Привезя в августе 1836 года в Москву своего третьего сына, Ольга Михайловна остановилась на постоялом дворе, в так называемых «номерах», возле Сухаревой башни, примечательного сооружения старой Москвы, возведенного в конце XVII века по приказу царя Петра в тогдашней Стрелецкой слободе. В номерах было тесно, шумно и неопрятно. Мальчик с любопытством смотрел на уличную суматоху этого типично московского уголка. «Сквозь запыленные и захватанные стекла окон с трудом можно было разобрать, что делается на площади, да, впрочем, и интересного эта площадь представляла мало. С утра до вечера гудел на ней базар, стояли ряды возов, около которых сновали мужики и мещане» («Пошехонская старина»).
Тут же отправились на поклон к дедушке. От Сухаревой башни к Арбату можно было ехать по-разному. Вероятнее всего путь Салтыковых лежал по Сретенке, Большой Лубянке, Лубянской площади (с ее знаменитой извозчичьей биржей), мимо Малого и Большого (Петровского) театров, по Охотному ряду мимо Благородного собрания, по Моховой, где слева открывался Кремль, а справа — университет. И вот — поворот на Воздвиженку и затем — густая сеть арбатских улочек и переулков и наконец — Большой Афанасьевский, дом Михаила Петровича Забелина.

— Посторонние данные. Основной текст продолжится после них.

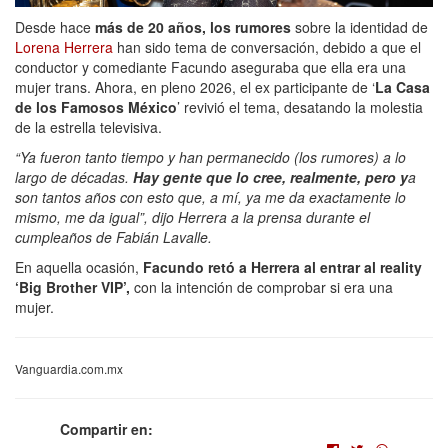
Desde hace
más de 20 años, los rumores
sobre la identidad de
Lorena Herrera
han sido tema de conversación, debido a que el
conductor y comediante Facundo aseguraba que ella era una
mujer trans. Ahora, en pleno 2026, el ex participante de ‘
La Casa
de los Famosos México
’ revivió el tema, desatando la molestia
de la estrella televisiva.
“Ya fueron tanto tiempo y han permanecido (los rumores) a lo
largo de décadas.
Hay gente que lo cree, realmente, pero y
a
son tantos años con esto que, a mí, ya me da exactamente lo
mismo, me da igual”, dijo Herrera a la prensa durante el
cumpleaños de Fabián Lavalle.
En aquella ocasión,
Facundo retó a Herrera al entrar al reality
‘Big Brother VIP’,
con la intención de comprobar si era una
mujer.
Vanguardia.com.mx
Compartir en:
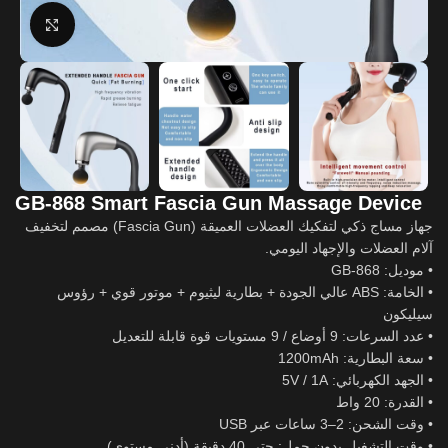
Click to enlarge
GB-868 Smart Fascia Gun Massage Device
جهاز مساج ذكي لتفكيك العضلات العميقة (Fascia Gun) مصمم لتخفيف
آلام العضلات والإجهاد اليومي.
• موديل: GB-868
• الخامة: ABS عالي الجودة + بطارية ليثيوم + موتور قوي + رؤوس
سيليكون
• عدد السرعات: 9 أوضاع / 9 مستويات قوة قابلة للتعديل
• سعة البطارية: 1200mAh
• الجهد الكهربائي: 5V / 1A
• القدرة: 20 واط
• وقت الشحن: 2–3 ساعات عبر USB
• وقت التشغيل بدون حمل: حتى 40 دقيقة (أدنى مستوى)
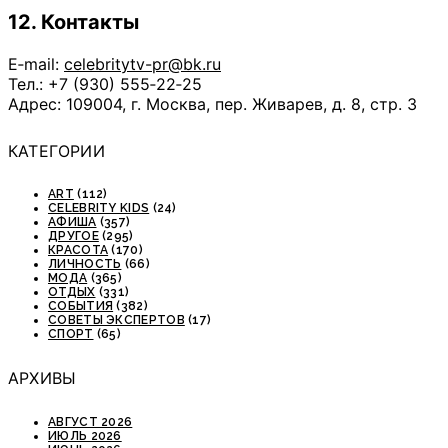
12. Контакты
E‑mail:
celebritytv-pr@bk.ru
Тел.: +7 (930) 555‑22‑25
Адрес: 109004, г. Москва, пер. Живарев, д. 8, стр. 3
КАТЕГОРИИ
ART
(112)
CELEBRITY KIDS
(24)
АФИША
(357)
ДРУГОЕ
(295)
КРАСОТА
(170)
ЛИЧНОСТЬ
(66)
МОДА
(365)
ОТДЫХ
(331)
СОБЫТИЯ
(382)
СОВЕТЫ ЭКСПЕРТОВ
(17)
СПОРТ
(65)
АРХИВЫ
АВГУСТ 2026
ИЮЛЬ 2026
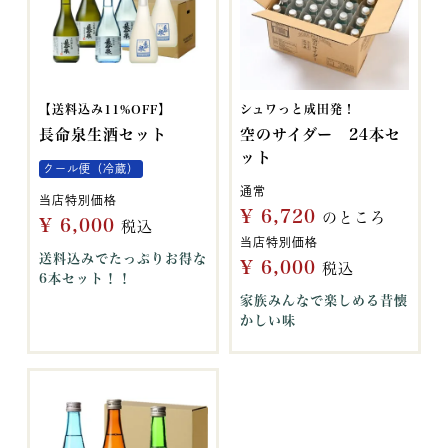
【送料込み11%OFF】
シュワっと成田発！
長命泉生酒セット
空のサイダー 24本セ
ット
クール便（冷蔵）
通常
当店特別価格
¥
6,720
のところ
¥
6,000
税込
当店特別価格
送料込みでたっぷりお得な
¥
6,000
税込
6本セット！！
家族みんなで楽しめる昔懐
かしい味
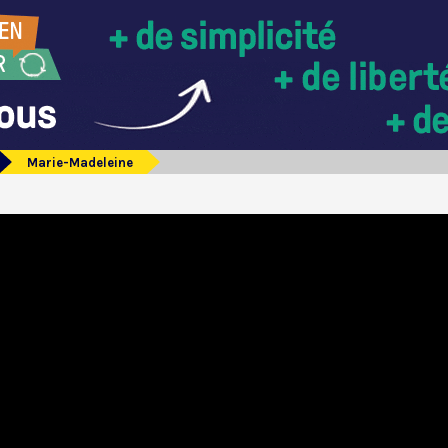
Marie-Madeleine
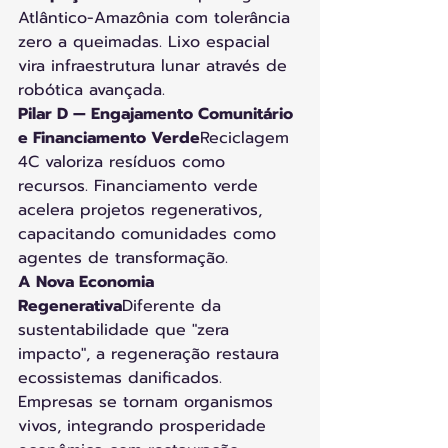
Atlântico-Amazônia com tolerância 
zero a queimadas. Lixo espacial 
vira infraestrutura lunar através de 
robótica avançada.
Pilar D — Engajamento Comunitário 
e Financiamento Verde
Reciclagem 
4C valoriza resíduos como 
recursos. Financiamento verde 
acelera projetos regenerativos, 
capacitando comunidades como 
agentes de transformação.
A Nova Economia 
Regenerativa
Diferente da 
sustentabilidade que "zera 
impacto", a regeneração restaura 
ecossistemas danificados. 
Empresas se tornam organismos 
vivos, integrando prosperidade 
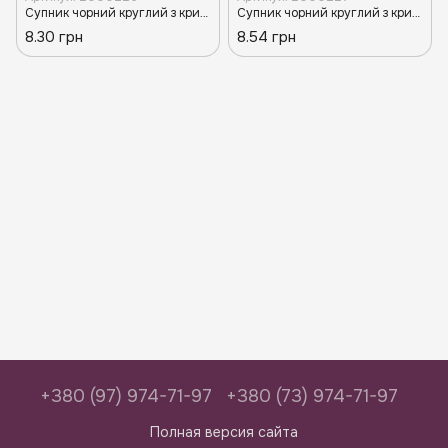
Супник чорний круглий з кришкою РР 350 мл (50\10\500)TR
Супник чорний круглий з кришкою РР 480 мл (50\10\500)TR
8.30 грн
8.54 грн
+380 (97) 974-71-97
+380 (73) 974-71-97
Полная версия сайта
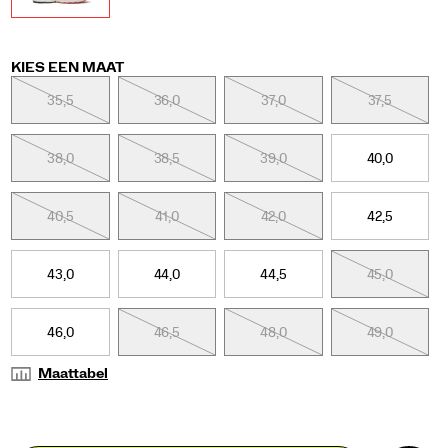
Variations
KIES EEN MAAT
35,5
36,0
37,0
37,5
38,0
38,5
39,0
40,0
40,5
41,0
42,0
42,5
43,0
44,0
44,5
45,0
46,0
46,5
48,0
49,0
Maattabel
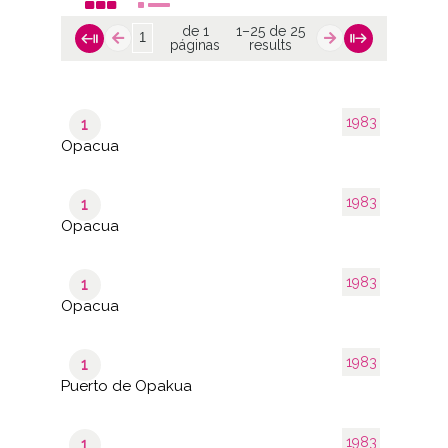
de 1
1–25 de 25
páginas
results
1983
1
Opacua
1983
1
Opacua
1983
1
Opacua
1983
1
Puerto de Opakua
1983
1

Конечно, по всем этим улицам проезжал Миша и раньше, ведь не впервые ехали они из Спас-Угла в Москву, в арбатский дом деда. Но на этот раз вся эта пестрая и оживленная панорама пыльной, пахучей и шумной Москвы воспринималась, несомненно, как-то обостренно и ярко, тем более что на показавшейся на мгновенье, на перекрестке с Охотным рядом, Тверской улице промелькнуло большое, раскинувшееся на целый квартал, между Долгоруковским и Вражеским (Газетными) переулками, здание Дворянского института. Здесь предстояло ему скоро держать экзамен, а потом — учиться и жить.
Дворянский институт имел славную историю и знал среди своих воспитанников многих, кого можно было бы и в самом деле назвать «питомцами славы» — писателей и поэтов, общественных и государственных деятелей. В лучшую, предшествовавшую пору своей истории он именовался Московским благородным университетским пансионом, а в пятилетие перед поступлением в него Салтыкова пережил пору всяческих перестроек и изменений.
Все началось с посещения Благородного пансиона императором Николаем в марте 1830 года. Царь явился неожиданно, без всякого предупреждения и без провожатых. Это было во время рекреации (перемены). Мальчики, уставшие от долгого сиденья в классах, бегали, боролись, кричали, не обращая никакого внимания на неожиданного посетителя — грозного самодержца. Кроме того, на доске в зале с именами лучших воспитанников прошлых лет император прочитал и имена тех, в ком он видел своих злейших врагов, — декабристов. Бешенству его не было границ... Воспитанники, во главе с преподавателями и начальством, немедленно собранные в зале, в страхе выслушали высочайший нагоняй... Свидетелем посещения императора был Дмитрий Салтыков (так же как, кстати сказать, и Лермонтов, вскоре покинувший пансион, и Дмитрий Милютин, будущий русский военный министр, знаменитый в шестидесятых-семидесятых годах реформатор русской армии). Дмитрий Салтыков, конечно, рассказывал в своей семье о таком поразившем и запомнившемся надолго эпизоде институтской жизни.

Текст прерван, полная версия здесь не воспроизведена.